L’Algérie (1 mbj) fait également face à un risque de tarissement des revenus pétroliers à moyen terme. Ils représentent 60% du PIB. La montée des prix permet à la balance commerciale de redevenir très légèrement positive (90 millions de dollars au troisième trimestre), pour la deuxième fois depuis 2015. Mais le déficit budgétaire atteint cependant 8% du PIB en 2021, et l’inflation 10% : un soutien continu à la population sera nécéssaire.

Prime de risque

Les marchés reflètent ces différentes réalités. Les spreads qataris et saoudiens ont ainsi à peine augmenté depuis le début de l’année. L’Angola, en revanche, a vu ses écarts de taux dépasser les 1.000 pb. « A l’exception des pays du Golfe, la plupart des exportateurs sont des pays frontières, dont les spreads s’écartent en dépit de leur situation, même si la hausse des prix du pétrole et l’amélioration de leur balance commerciale a pu limiter le rythme d’écartement », souligne Carlos de Sousa, stratégiste marchés émergents chez Vontobel.
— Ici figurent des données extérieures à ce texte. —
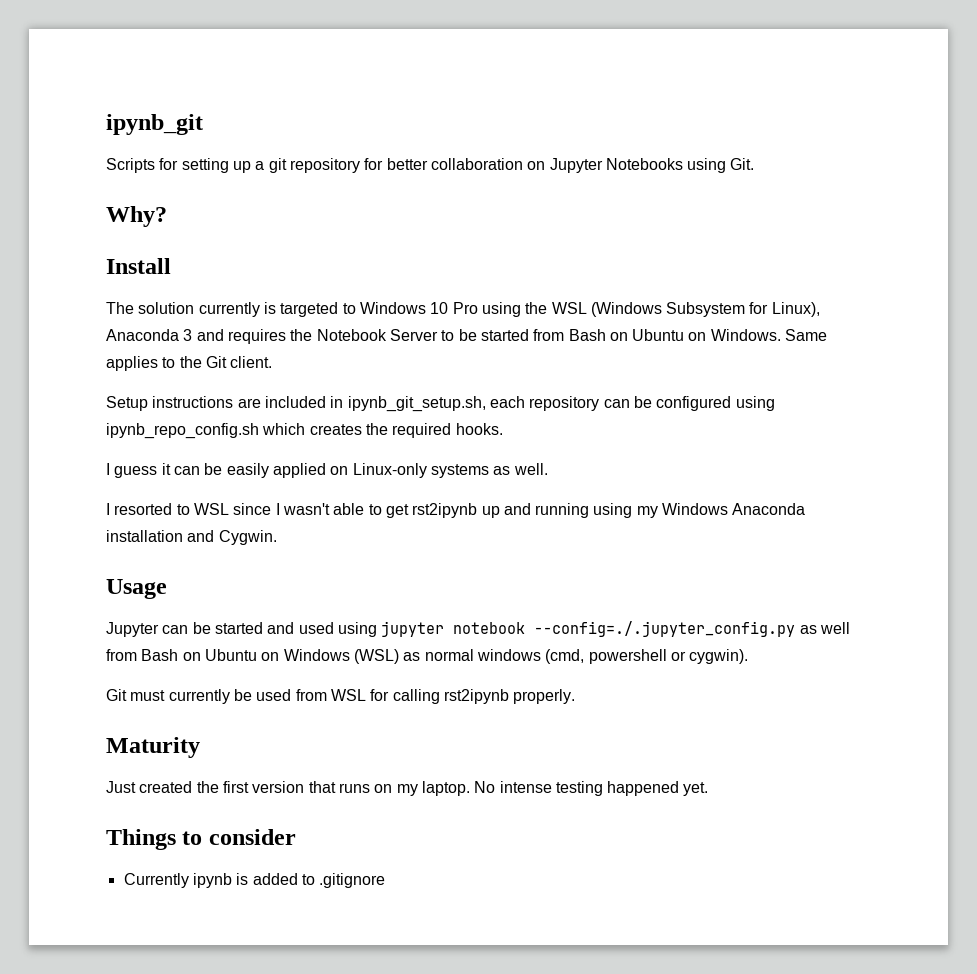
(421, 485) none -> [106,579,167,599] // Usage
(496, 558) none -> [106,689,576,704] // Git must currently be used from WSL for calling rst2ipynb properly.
Le cas du Kazakhstan, l’un des pays dont l’écart de taux a atteint 1.113 pb en août (830 pb aujourd’hui), est une exception. Les fondamentaux sont solides : le ratio dette/PIB atteint 27,4%, avec une croissance de 3,4%. Le pays dispose par ailleurs d’importantes capacités de production (1,4 mbj). Il pâtit cependant de sa situation géopolitique : ancien allié de la Russie, le Kazakhstan a condamné l’invasion de l’Ukraine. Depuis le début de la guerre, plusieurs incidents ont touché les pipelines qui relient le pays à travers la Russie jusqu’à la Mer Noire, d’où est exporté son pétrole. Les spreads expriment donc une prime de risque géopolitique qui ne s’applique pas à d’autres exportateurs.

Quant à la Russie, la situation est moins claire. Le pays continue de vendre du pétrole, dans des proportions et des prix difficilement quantifiables. Une décote de l’ordre de 20 à 30% est estimée sur les barils russes. Le FMI a d’ailleurs revu à la hausse sa prévision de croissance pour la Russie en 2022 : le PIB se contractera de 3,4%, contre un plongeon de 8,5% prévu précédemment. Les fondamentaux étaient cependant solides avant la guerre, et l’économie pourra, les prochains mois, s’accommoder d’une diminution des ventes ou des prix du pétrole.